» Description of the task
Where a picture appears, leave it out, and transcribe all the lines below exactly.

###

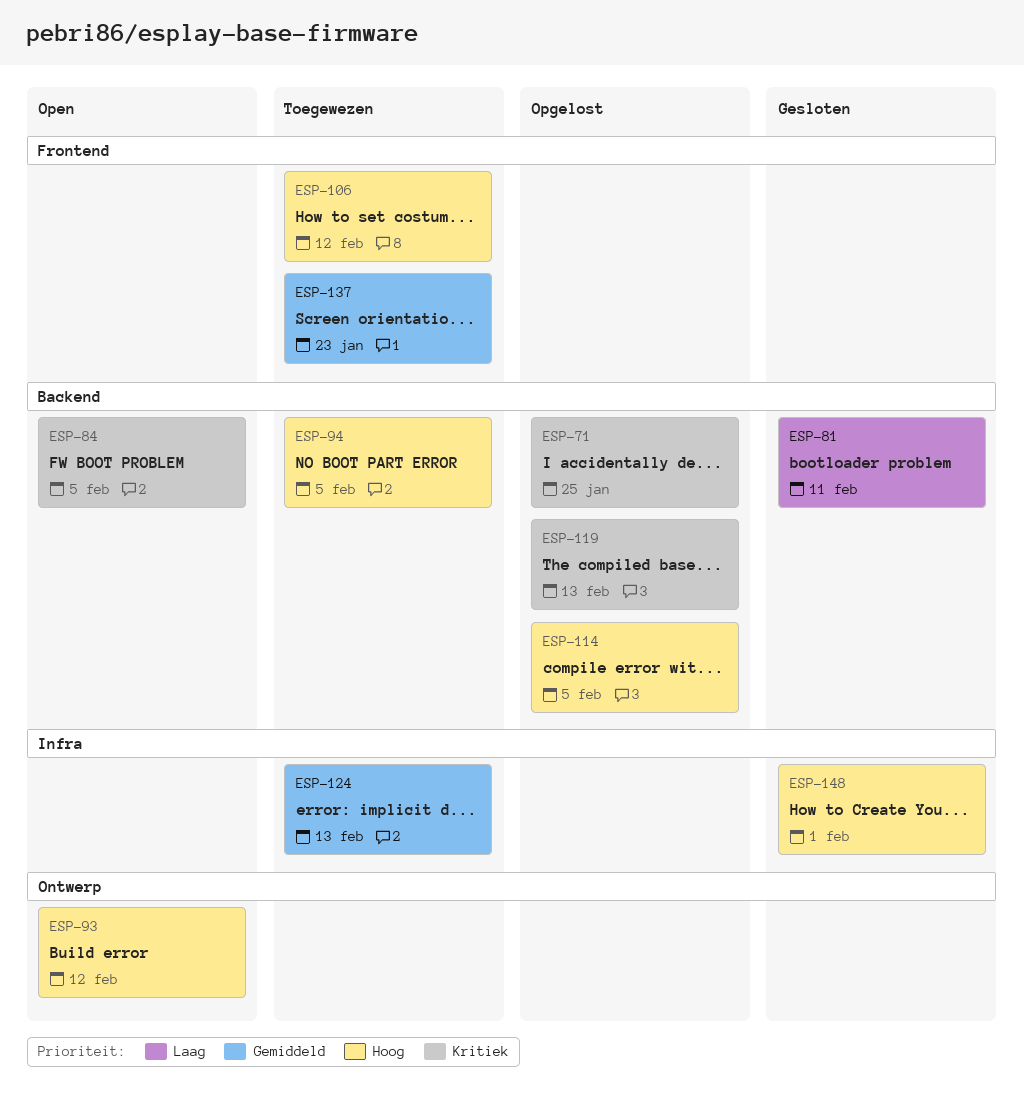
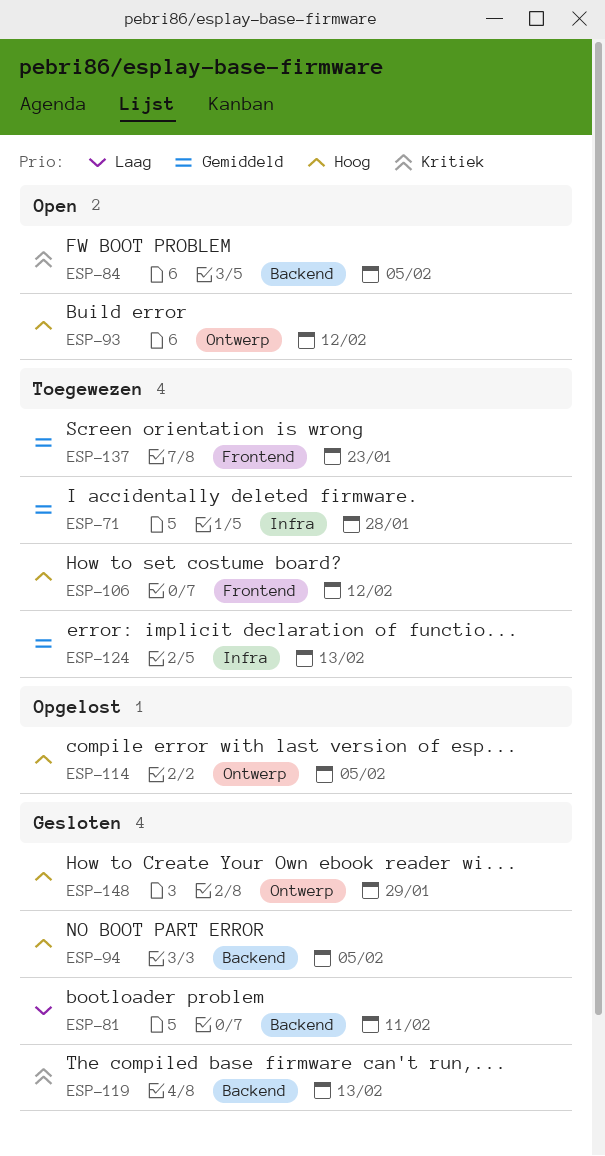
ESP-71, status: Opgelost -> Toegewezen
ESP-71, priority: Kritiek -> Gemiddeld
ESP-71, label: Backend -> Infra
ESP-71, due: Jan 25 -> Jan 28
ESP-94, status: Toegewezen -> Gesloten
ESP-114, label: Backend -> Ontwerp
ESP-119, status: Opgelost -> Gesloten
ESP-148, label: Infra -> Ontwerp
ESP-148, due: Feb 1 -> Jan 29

###

» Exercise output
ESP-71, status: Opgelost -> Toegewezen
ESP-71, priority: Kritiek -> Gemiddeld
ESP-71, label: Backend -> Infra
ESP-71, due: Jan 25 -> Jan 28
ESP-94, status: Toegewezen -> Gesloten
ESP-114, label: Backend -> Ontwerp
ESP-119, status: Opgelost -> Gesloten
ESP-148, label: Infra -> Ontwerp
ESP-148, due: Feb 1 -> Jan 29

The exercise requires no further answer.